The only dictionary of Quinault, a Southwest Washington Salish (a.k.a. a “Tsamosan”) language, tells us púm means ‘plum’. Huh?

Image credit: Fine Art America
That word looks a little bit like English ‘plum’ — but it sounds mighty different, [púm] versus [pʰlə́m].
So I have doubts that it’s a loan from English.
As usual, we should also consider Chinuk Wawa, when we’re investigating loan words into Pacific NW Indigenous languages.
CW has a more closely matching word, lipúm ‘apple’, from Canadian/Métis French la pomme.
In fact we know of an exact match in the variant CW form < pomme >, according to Father Lionnet on the lower Columbia River. His 1853 vocabulary translates this word as ‘pommier‘ (‘apple tree’).

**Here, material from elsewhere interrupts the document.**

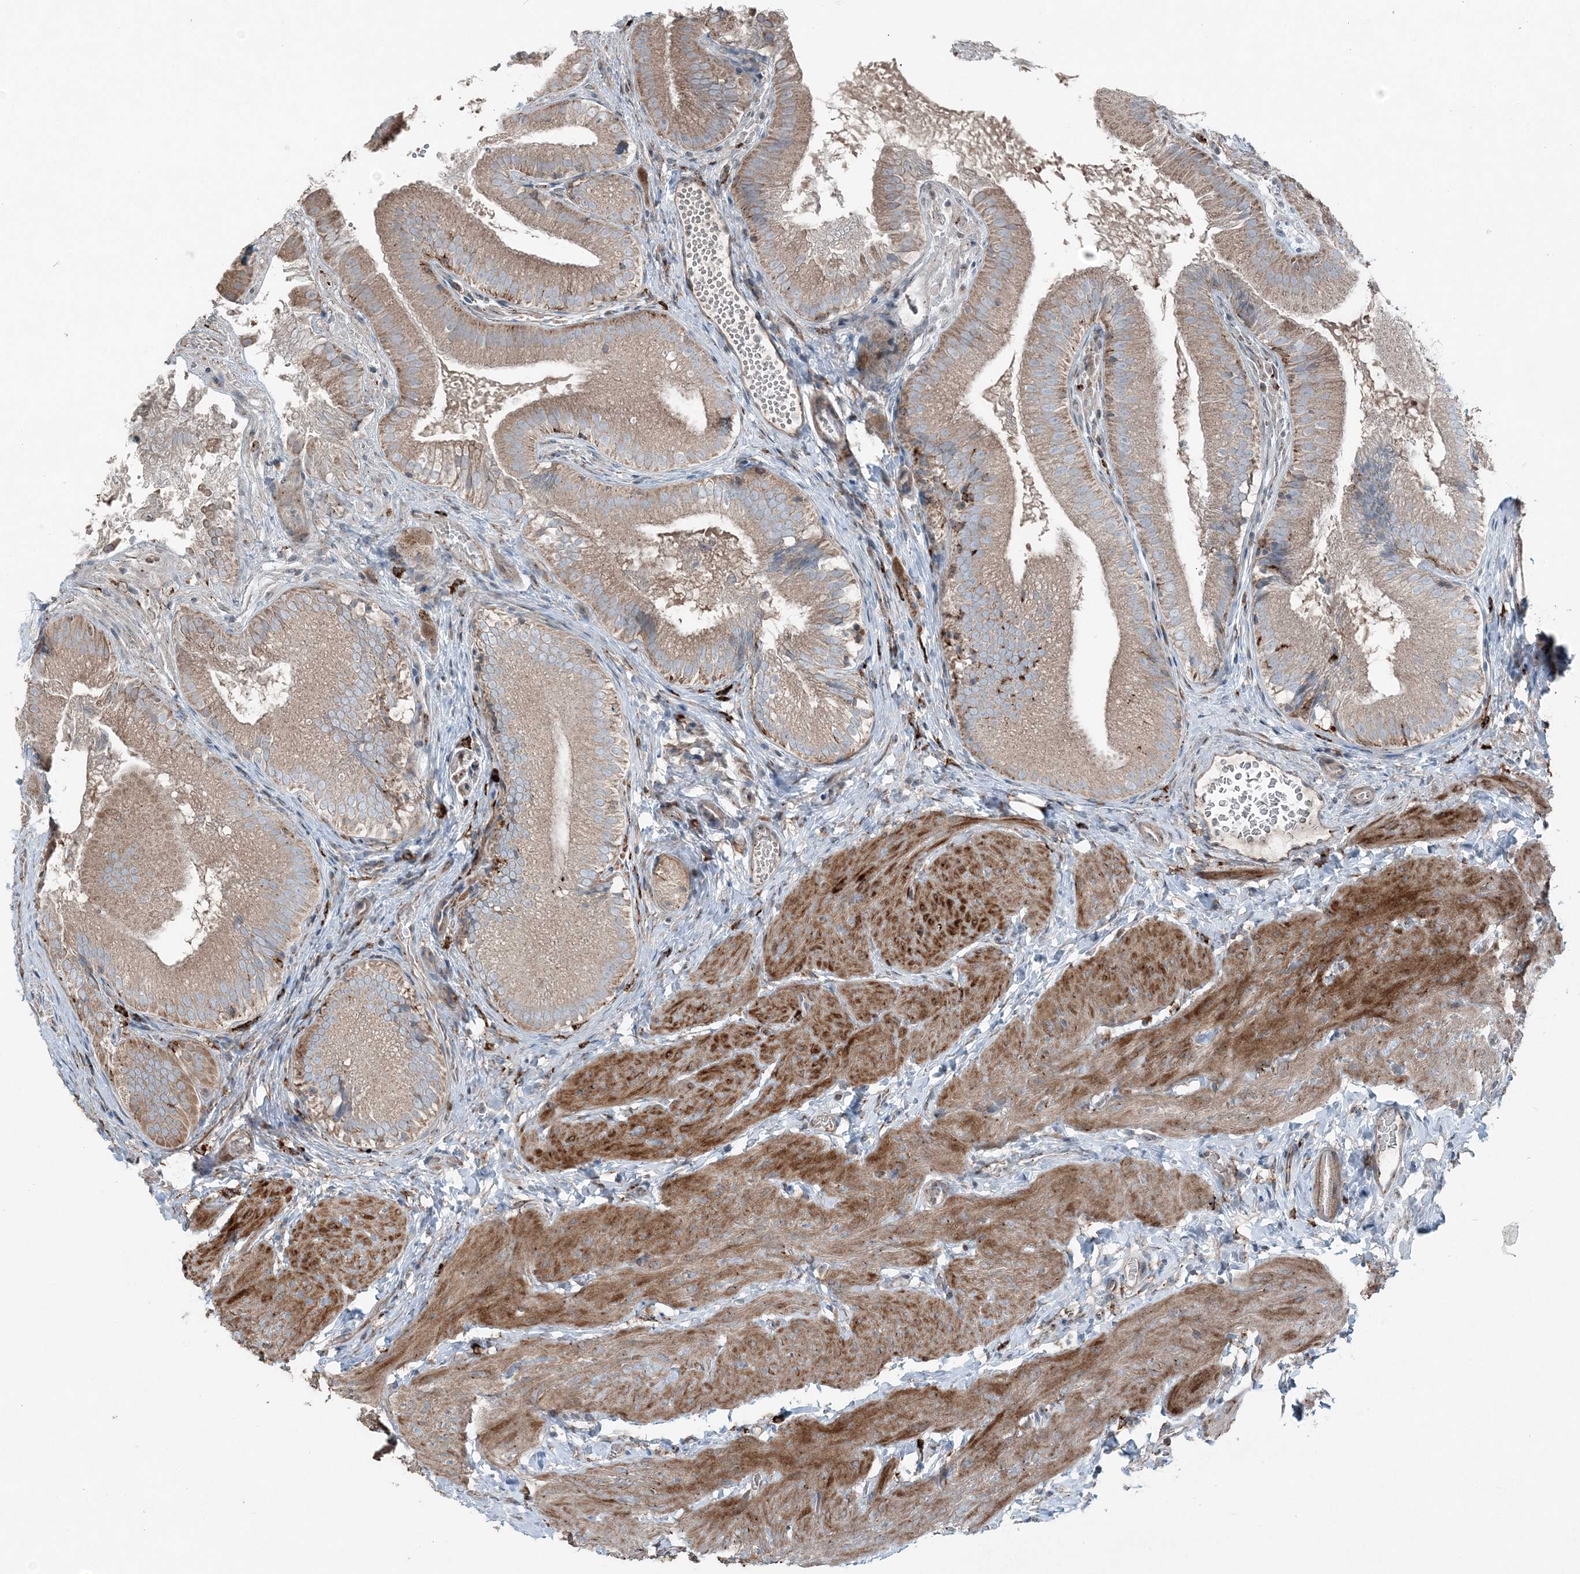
{"staining": {"intensity": "moderate", "quantity": ">75%", "location": "cytoplasmic/membranous"}, "tissue": "gallbladder", "cell_type": "Glandular cells", "image_type": "normal", "snomed": [{"axis": "morphology", "description": "Normal tissue, NOS"}, {"axis": "topography", "description": "Gallbladder"}], "caption": "High-power microscopy captured an immunohistochemistry (IHC) photomicrograph of benign gallbladder, revealing moderate cytoplasmic/membranous staining in approximately >75% of glandular cells. The protein of interest is stained brown, and the nuclei are stained in blue (DAB IHC with brightfield microscopy, high magnification).", "gene": "KY", "patient": {"sex": "female", "age": 30}}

We might speculate that some Chinook Jargon speakers in previous times treated the word(s) for ‘apple’ / ‘apple tree’ as generic for ‘domesticated fruit’. This is certainly what happens at modern Grand Ronde, where for example a banana is a yułqət-lipum, a ‘long apple’.
Along with that possibility, I expect English to have played an ongoing influential role in the frontier-era and later Quinault community. So the word ‘plum’ itself may have also helped shape the Quinault Salish word púm.
Bonus fact:
In French, ‘plum’ would be (le) prune.
In the Cree-French Métis language Michif, sort of a cousin of Chinook Jargon, that’s li prenn.
Not terribly surprisingly, Michif also has the loan of the English word: enn plum.